It’s pretty rare nowadays for me to have time to just sit and think. In the past, I used to go out of my way to find alone time to let my mind wander. In many ways, it was good to get those thoughts out of my head, but, at the same time, thinking usually led to over-thinking. Over-thinking never ends well. You can start to make yourself believe a lot of things that don’t exist in reality. On the other hand, you can start to wake up and realize some things you may not have otherwise noticed that are actually happening in your life, whether those things are good or bad.
When life starts to get crazy it’s easy to overlook the things that are right in front of your face, because you’re focusing your attention elsewhere. It’s also easy to make assumptions about things that cause unnecessary stress and worry when, in reality, there is nothing at all to worry about.
For a long time, I’ve been searching for certain things in my life. I didn’t know where to look or how I would find any of those things, but I’m starting to realize they’re already right in front of me. The biggest mystery to me was how I was going to find a way to start to find some success in my professional life. Trying to get established as a golf instructor while being in a wheelchair isn’t exactly easy. A lot of people didn’t want to give me a chance to show them what I am able to do. A lot of people just didn’t understand it. All I’ve ever asked for is a chance to show people what I can do. If they give me a chance and I fail, then at least I had my chance. So far, what I’ve been finding is that anyone who is willing to give me a chance tends to end up being impressed.
When I made the decision to start a new career in the golf industry, I had no clue what I wanted to do or how I was going to do it. I just jumped right in and decided I’d find a way to make it work. After struggling and feeling frustrated and defeated for a couple of years, I finally got the chance I had been hoping to be given. There have been a lot of challenges and obstacles to overcome, but I’m finding a way to make it work. I am motivated by encouraging words and positive feedback. On almost a daily basis now, people come up to me and tell me how impressed they are with the things I do. They tell me that I inspire them to never give up, because of the example that I set. The message I try to get across to people is, “If I can do it, then you can, too.” If a guy in a wheelchair can drive the ball 220+ yards, then so can people who are playing golf standing up.
At least a few people every week tell me that they have injuries or other limitations physically that they thought would no longer allow them to play golf, but, after watching me hit shots and listening to me speak about how I’ve overcome challenges, they’re excited to start playing again and find a way to overcome their own challenges. It means a lot to me that I am able to have that kind of impact on people. It’s not something that I take lightly. It’s a wonderful, special feeling to know that you’ve had a positive impact in someone else’s life. My mission every day of my life is to have some kind of positive impact on everyone I interact with, whether it’s someone I know or not. It wasn’t until the past couple of days when I had a chance to slow down and take a look at my life as it is currently that I realized I have suddenly gone from searching for a way to make things work to being someone who can make a difference and leave a lasting impression. That’s pretty cool!!

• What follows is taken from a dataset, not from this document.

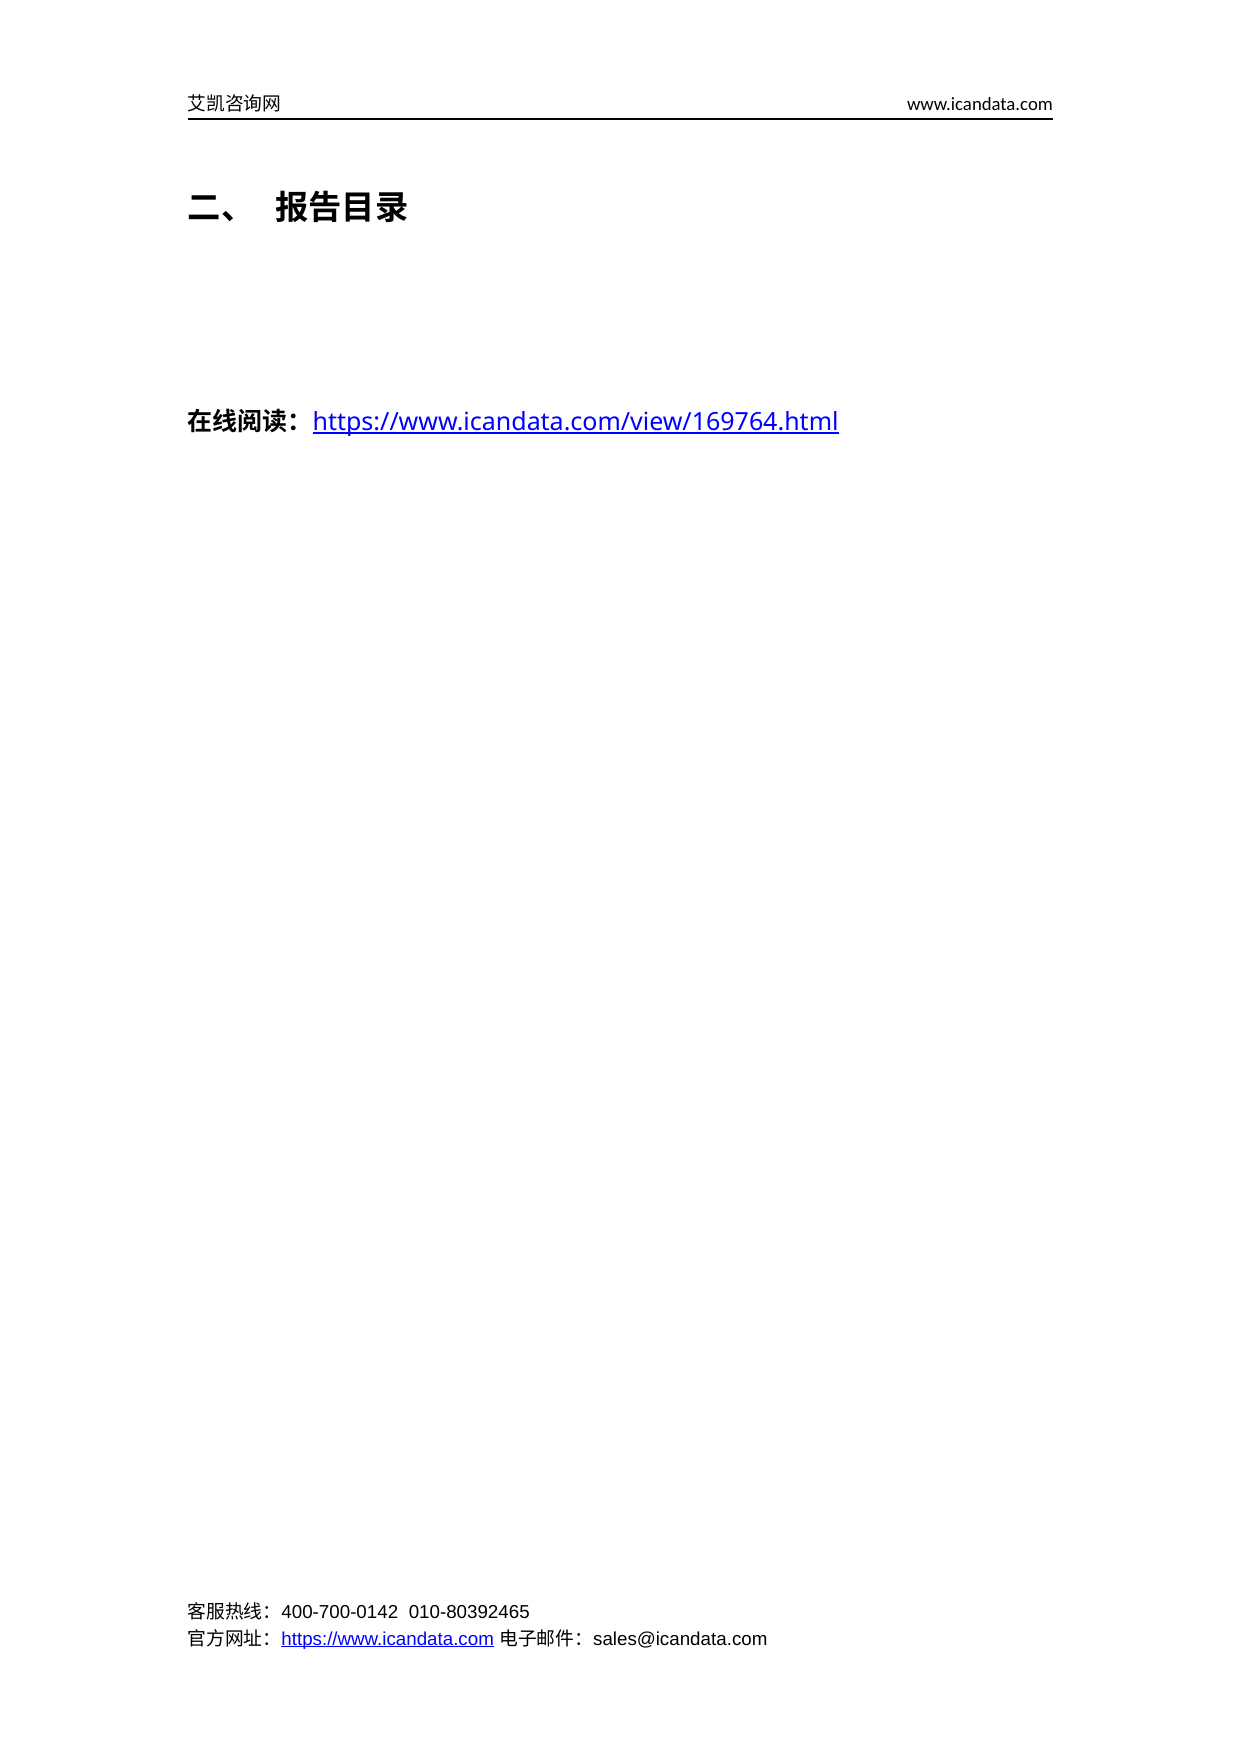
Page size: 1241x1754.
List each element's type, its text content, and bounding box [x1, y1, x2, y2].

text 在线阅读：https://www.icandata.com/view/169764.html [187, 387, 1053, 452]
subtitle 报告目录 [187, 172, 1053, 237]
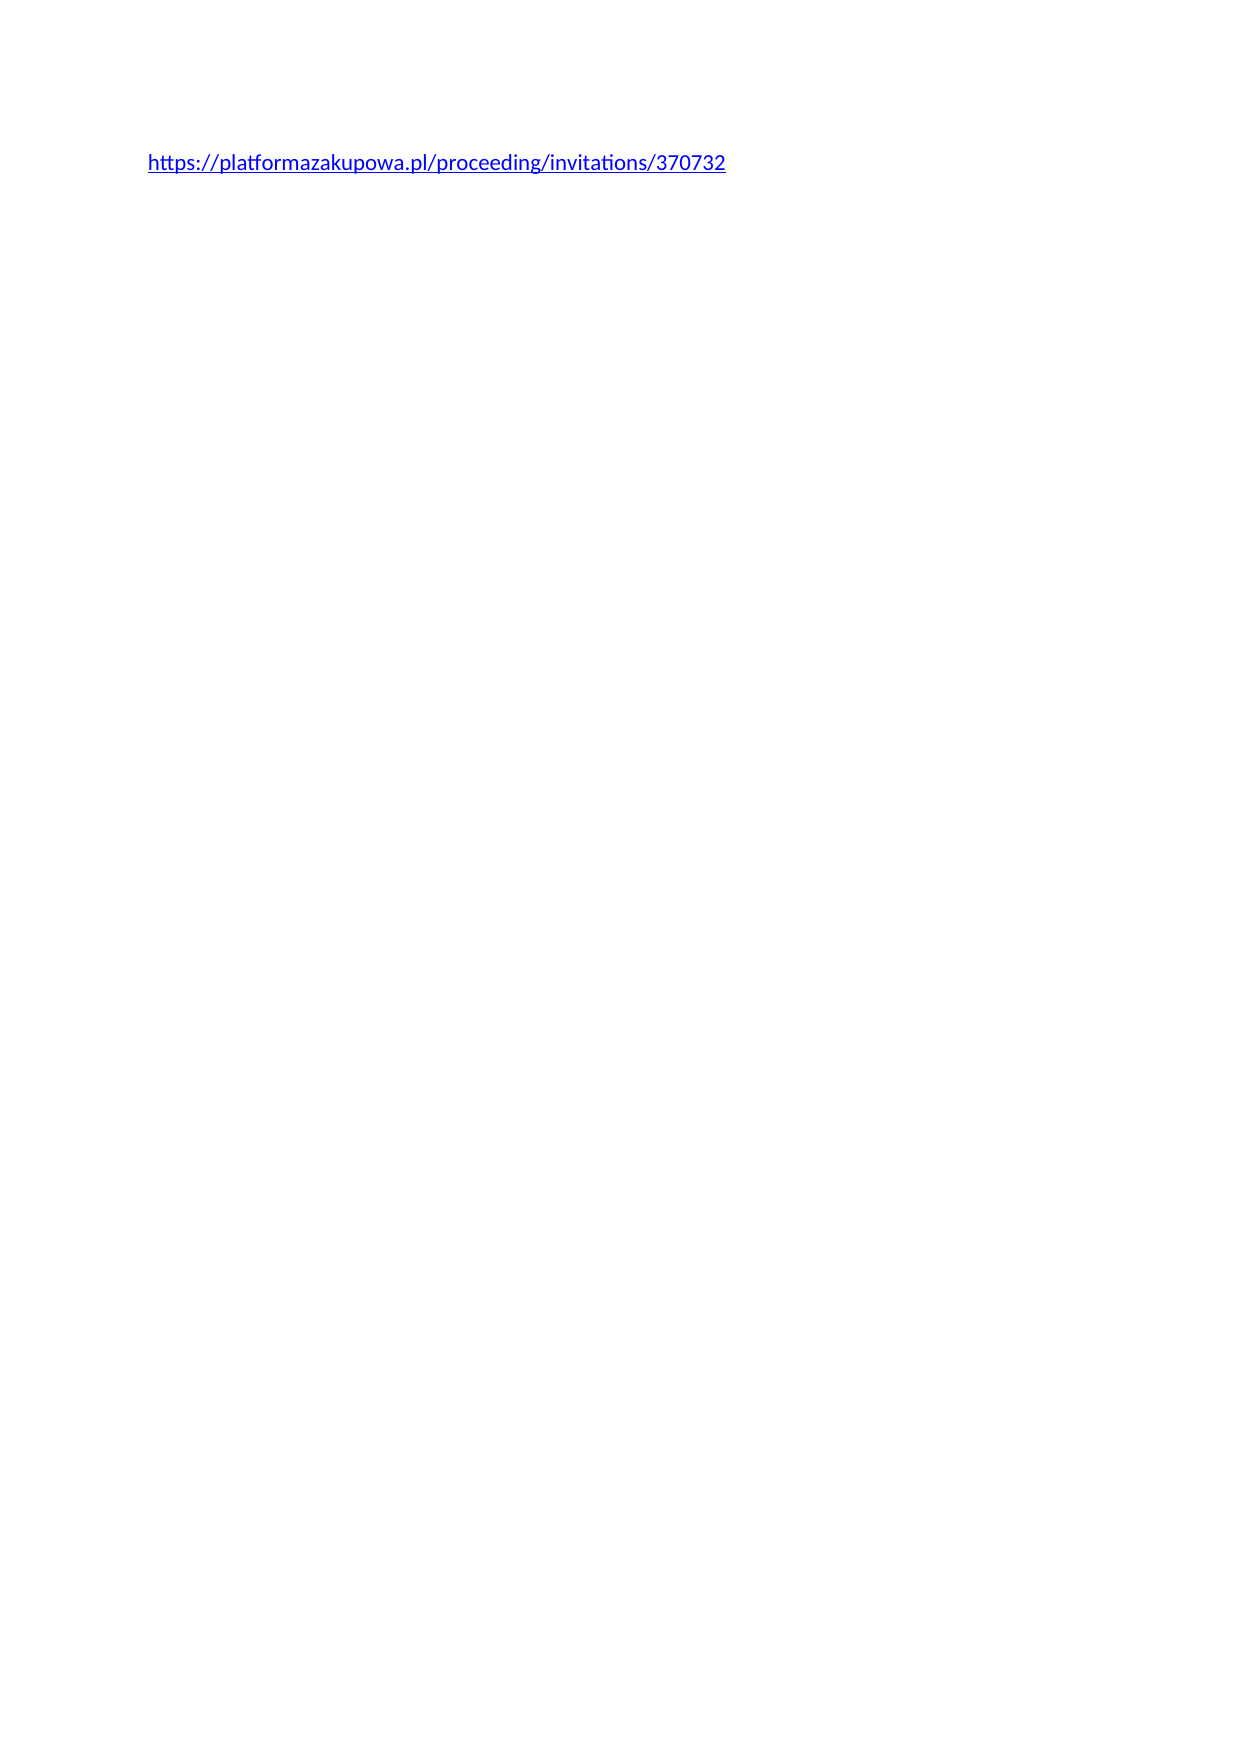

When life gets busy and chaotic, it’s easy to just react to things in the moment and not really think about the impact that reaction might have. I have become more aware of the impact I am able to have on the people around me, so that forces me to put more thought into the things I’m doing. My decisions, my actions, and my words affect more people than just myself, so I am learning to be more careful and not just thoughtlessly react. I say what I mean, and my actions back up my words. In many ways, I am noticing the impact that extra thought is having in both my professional life and my personal life.
I’ve come a long ways from when I used to sit on my parents’ driveway late at night by myself looking at the stars and letting my mind wander. Slowly but surely, piece by piece, the things I used to think about back then are starting to fall into place in my life. I am in a good place in my life. I wake up happy every day and go to bed happy every night. I no longer obsess over negative things. I no longer try to force anything in my life. I no longer worry about the things in life that I can’t control. I’ve learned to let go of negativity and anything that doesn’t help me to live the life I want to live. I’m learning to simplify and just enjoy life the way I should have enjoyed it all along. Sometimes things happen in life, you can’t control everything. What you can control though is how you react to any situation. Learn to react more positively and you will see more positive results. Don’t be quick to react to things in life all the time. If you want to handle any situation in life more productively and effectively, slow down and think about what you’re doing. Think about what you really want and what is best for you. Nobody but you can tell you how to live your life. Just take a moment to breathe.